College appeals in race case

January 27, 1995

Kingsway College, a further education college in central London found guilty of racial discrimination at an industrial tribunal last November, is to appeal.

Farhad Shahrokni, a maths and computer lecturer, who worked for the college for more than ten years, took the college to court when he was refused part-time work. His complaint that the college, and a number of individuals including Patricia Haikin, the principal, and two senior members of staff, discriminated against him and victimised him on the grounds of race, was upheld.

Mr Shahrokni had already taken the college to an industrial tribunal in December 1990. He was offered a Pounds 4,000 settlement from the college, and an agreement that it would invite the Commission for Racial Equality to discuss the implementation of its equal opportunities policy, in return for withdrawing his complaint.

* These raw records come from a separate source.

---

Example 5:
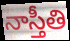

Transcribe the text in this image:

నాస్తీతి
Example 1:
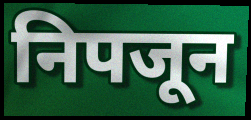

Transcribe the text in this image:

निपजून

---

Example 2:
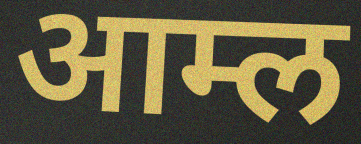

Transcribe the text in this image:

आम्ल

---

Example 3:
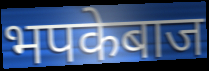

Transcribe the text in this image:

भपकेबाज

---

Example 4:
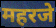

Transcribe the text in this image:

महरजे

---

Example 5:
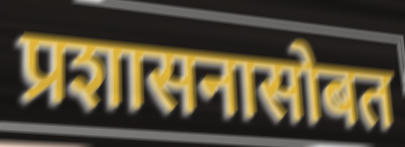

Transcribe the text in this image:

प्रशासनासोबत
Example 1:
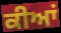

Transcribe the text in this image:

ਕੀਆਂ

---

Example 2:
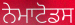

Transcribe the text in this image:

ਨੇਮਾਟੋਡਸ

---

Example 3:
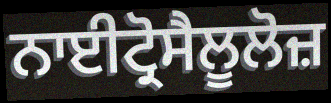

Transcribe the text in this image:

ਨਾਈਟ੍ਰੋਸੈਲੂਲੋਜ਼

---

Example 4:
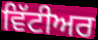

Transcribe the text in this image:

ਵਿੱਟੀਅਰ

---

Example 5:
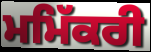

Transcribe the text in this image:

ਮਮਿੱਕਰੀ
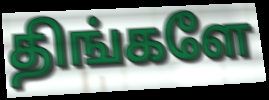
திங்களே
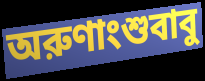
অরুণাংশুবাবু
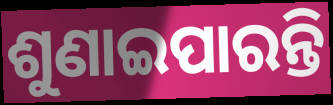
ଶୁଣାଇପାରନ୍ତି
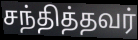
சந்தித்தவர்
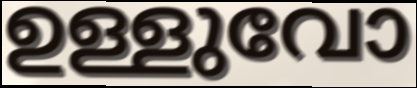
ഉള്ളുവോ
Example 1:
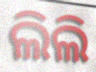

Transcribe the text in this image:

ଲିଲି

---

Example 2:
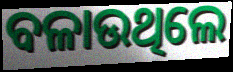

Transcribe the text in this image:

ବଳାଉଥିଲେ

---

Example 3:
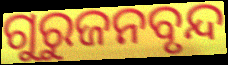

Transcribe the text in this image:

ଗୁରୁଜନବୃନ୍ଦ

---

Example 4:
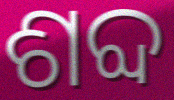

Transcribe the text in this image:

ଶବ୍ଦ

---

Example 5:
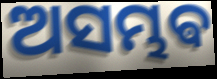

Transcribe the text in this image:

ଅସମ୍ଭଵ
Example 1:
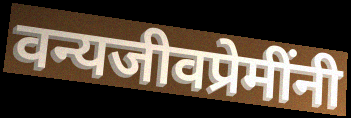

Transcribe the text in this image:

वन्यजीवप्रेमींनी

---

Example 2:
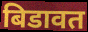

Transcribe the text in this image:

बिडावत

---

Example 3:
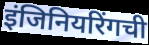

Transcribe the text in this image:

इंजिनियरिंगची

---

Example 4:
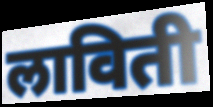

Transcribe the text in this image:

लाविती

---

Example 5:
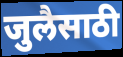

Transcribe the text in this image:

जुलैसाठी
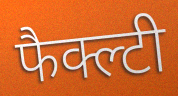
फैक्ल्टी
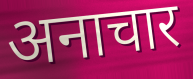
अनाचार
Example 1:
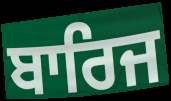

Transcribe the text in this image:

Mr Shahrokni said that he was disappointed that the local branch of lecturers' union Natfhe had chosen not to support him in his dispute and is considering filing a complaint against union members. Christiane Ohsan, Natfhe's inner London official, said that the union had considered Mr Shahrokni's case, but had been given legal advice that it was not a strong one and not to support it.

The CRE also chose not to support Mr Shahrokni. "In the last few days before the hearing the Hackney Law Centre stepped in," said Mr Shahrokni.

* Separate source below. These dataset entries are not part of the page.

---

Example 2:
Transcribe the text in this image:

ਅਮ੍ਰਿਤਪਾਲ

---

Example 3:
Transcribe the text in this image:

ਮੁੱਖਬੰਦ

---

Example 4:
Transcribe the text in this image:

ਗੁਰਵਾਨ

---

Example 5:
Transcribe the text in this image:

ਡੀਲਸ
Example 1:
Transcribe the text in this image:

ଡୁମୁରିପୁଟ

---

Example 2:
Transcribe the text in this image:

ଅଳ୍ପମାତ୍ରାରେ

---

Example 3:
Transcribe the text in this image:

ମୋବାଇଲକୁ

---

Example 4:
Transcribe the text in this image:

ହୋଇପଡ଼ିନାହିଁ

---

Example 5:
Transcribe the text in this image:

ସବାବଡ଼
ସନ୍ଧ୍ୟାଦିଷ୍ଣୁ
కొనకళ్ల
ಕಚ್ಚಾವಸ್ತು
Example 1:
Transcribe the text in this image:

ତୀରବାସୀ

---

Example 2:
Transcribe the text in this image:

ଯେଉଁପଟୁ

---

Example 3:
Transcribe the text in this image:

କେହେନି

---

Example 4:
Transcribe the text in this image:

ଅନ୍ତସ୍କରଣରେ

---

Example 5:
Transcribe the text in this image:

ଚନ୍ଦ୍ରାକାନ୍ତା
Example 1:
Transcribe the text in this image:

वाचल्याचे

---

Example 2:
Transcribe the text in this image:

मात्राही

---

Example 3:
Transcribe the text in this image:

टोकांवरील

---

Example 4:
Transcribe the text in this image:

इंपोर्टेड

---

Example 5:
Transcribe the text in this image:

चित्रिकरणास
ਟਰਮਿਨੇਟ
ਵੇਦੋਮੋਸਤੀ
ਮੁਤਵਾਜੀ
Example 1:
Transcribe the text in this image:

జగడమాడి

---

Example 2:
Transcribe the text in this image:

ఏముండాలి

While the appeal goes ahead, the principal of the college will meet Mr Shahrokni to explore what the college can offer in the way of teaching.

"It is absurd that I should be having these discussions with someone who has just been found guilty of racial discrimination and victimisation against me," he said. "In most places a person found guilty of such discrimination would have been suspended at the very least."

Mr Shahrokni feels that he was discriminated against partly because he was co-ordinator of the college's Black and Asian Staff Support Pressure Group.